WHAT YOU WILL DO →
Can you write out all of the records below again with every "2014" replaced by "2015" and nothing else altered? Leave the pictures out of your answer.

(Collected data)
::::

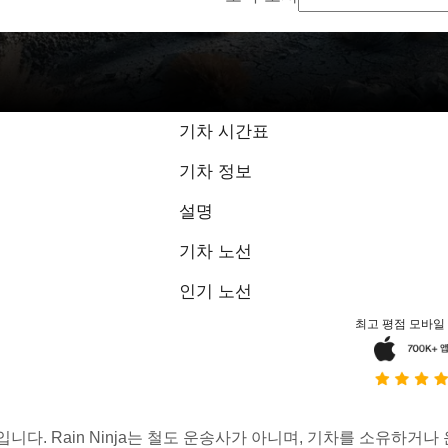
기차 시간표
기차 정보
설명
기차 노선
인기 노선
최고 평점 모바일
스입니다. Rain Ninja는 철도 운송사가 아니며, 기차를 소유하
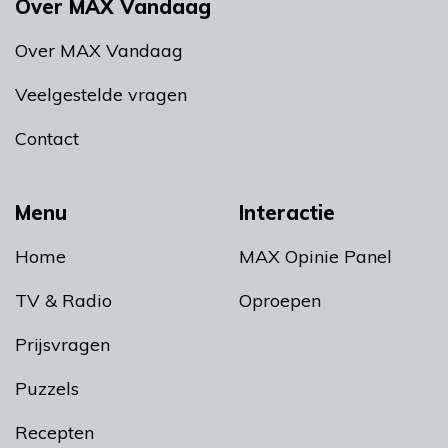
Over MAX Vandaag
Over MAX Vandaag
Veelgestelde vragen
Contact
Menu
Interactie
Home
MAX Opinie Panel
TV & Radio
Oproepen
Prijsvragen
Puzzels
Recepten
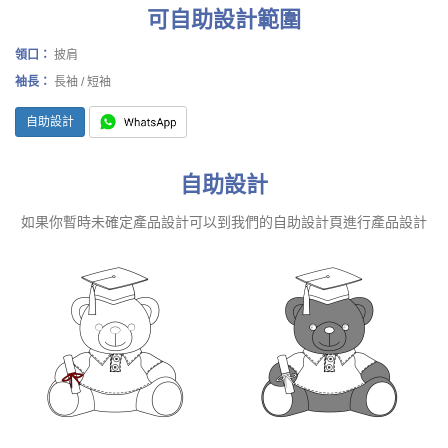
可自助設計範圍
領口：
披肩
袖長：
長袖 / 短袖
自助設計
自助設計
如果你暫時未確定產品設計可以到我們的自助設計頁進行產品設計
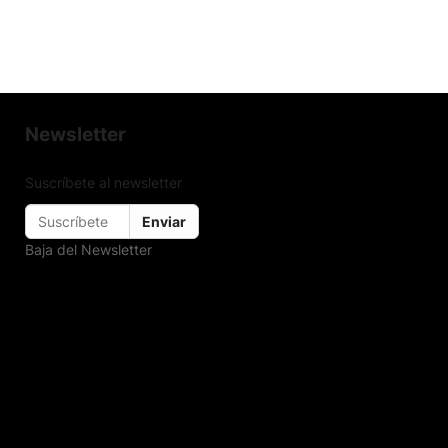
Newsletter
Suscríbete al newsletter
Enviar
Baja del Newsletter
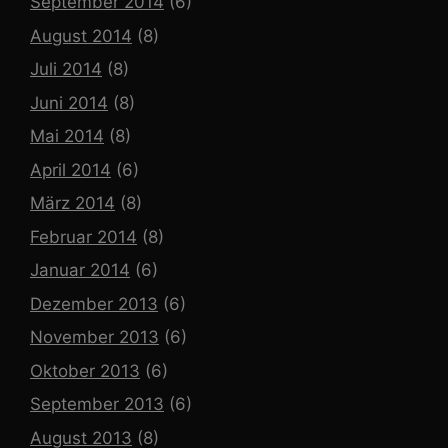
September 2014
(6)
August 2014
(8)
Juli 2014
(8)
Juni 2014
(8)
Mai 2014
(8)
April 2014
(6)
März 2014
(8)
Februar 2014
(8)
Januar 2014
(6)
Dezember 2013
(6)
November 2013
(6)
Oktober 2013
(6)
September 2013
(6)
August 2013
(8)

::::

OUTPUT FOR THIS TASK →
기차 시간표
기차 정보
설명
기차 노선
인기 노선
최고 평점 모바일
스입니다. Rain Ninja는 철도 운송사가 아니며, 기차를 소유하
Over MAX Vandaag
Over MAX Vandaag
Veelgestelde vragen
Contact
Menu
Interactie
Home
MAX Opinie Panel
TV & Radio
Oproepen
Prijsvragen
Puzzels
Recepten
可自助設計範圍
領口：
披肩
袖長：
長袖 / 短袖
自助設計
自助設計
如果你暫時未確定產品設計可以到我們的自助設計頁進行產品設計
Newsletter
Suscríbete al newsletter
Enviar
Baja del Newsletter
September 2015
(6)
August 2015
(8)
Juli 2015
(8)
Juni 2015
(8)
Mai 2015
(8)
April 2015
(6)
März 2015
(8)
Februar 2015
(8)
Januar 2015
(6)
Dezember 2013
(6)
November 2013
(6)
Oktober 2013
(6)
September 2013
(6)
August 2013
(8)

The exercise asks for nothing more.